C’est le format le plus robuste quand vous avez beaucoup d’outils (analytics, A/B test, personnalisation, retargeting) et plusieurs partenaires : la CMP devient votre espace de transparence, sans alourdir le premier écran.


Conseil Witik

Risque : un centre de préférences trop long décourage l’utilisateur et dégrade la compréhension.

Solution : regroupez par finalité (plutôt que par fournisseurs), ajoutez une phrase « à quoi ça sert » par catégorie, et conservez une action globale « Tout refuser » accessible à tout moment dans la CMP.


Focus 2026 : vers moins de répétition des demandes de consentement (multi-propriétés) ?

La CNIL annonce des travaux en 2026 sur le recueil du consentement « multi-propriétés » (cross-domain), pour limiter les demandes redondantes tout en protégeant la liberté de choix.

Si vous gérez plusieurs sites/marques, ce sujet peut impacter la manière dont votre bannière cookies et votre CMP partagent un même choix entre domaines. cnil.fr

FAQ

Une bannière cookies est-elle obligatoire sur tous les sites ?

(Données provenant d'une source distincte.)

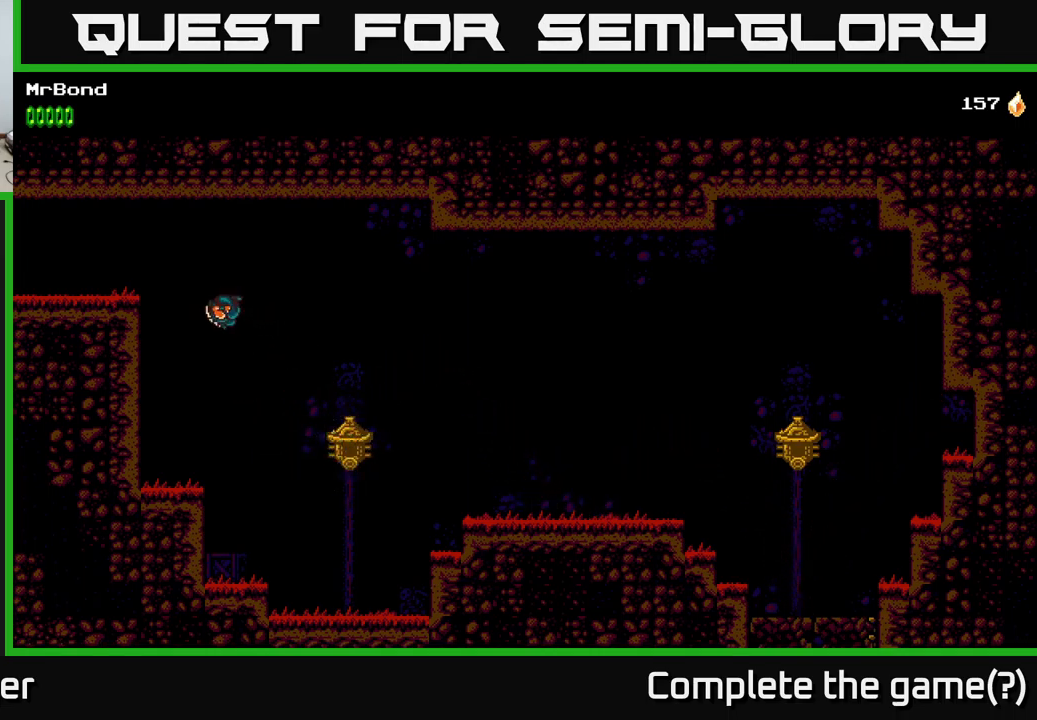
{"buttons": ["A", "DPAD_LEFT"], "left_stick": "center", "right_stick": "center", "events": [[250, "A", "down"]]}
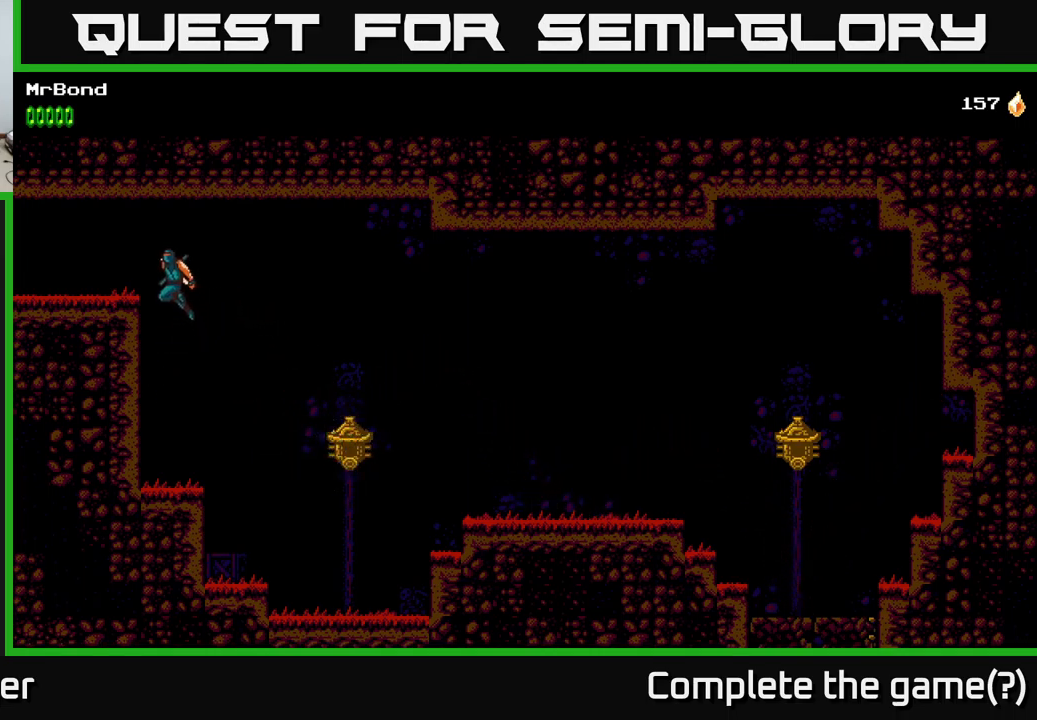
{"buttons": ["DPAD_LEFT"], "left_stick": "center", "right_stick": "center", "events": [[34, "A", "up"]]}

Non. Elle devient nécessaire dès que vous utilisez des cookies/traceurs soumis à consentement ; si vous n’utilisez que des traceurs strictement nécessaires, l’approche peut être différente.

Peut-on se contenter d’un bouton « OK » sur la bannière cookies ?

C’est risqué : le consentement doit être univoque et le refus doit rester accessible aussi simplement que l’acceptation, ce qu’un simple « OK » ne garantit pas.

Quelle est la différence entre bannière cookies et CMP ?

La bannière cookies est l’interface de premier niveau (information + actions). La CMP est la solution/outils qui gère le consentement, le stockage des choix et le centre de préférences.

Non : ce n’est pas interdit « par principe », mais il faut une alternative réelle et des conditions strictes (tarif raisonnable, finalités limitées, information claire).

Comment prouver le consentement en cas de contrôle ?

Conservez des preuves de choix (horodatage, version du bandeau, catégories acceptées/refusées) et documentez votre paramétrage (finalités, outils, durées). Une CMP bien configurée facilite cette traçabilité des données.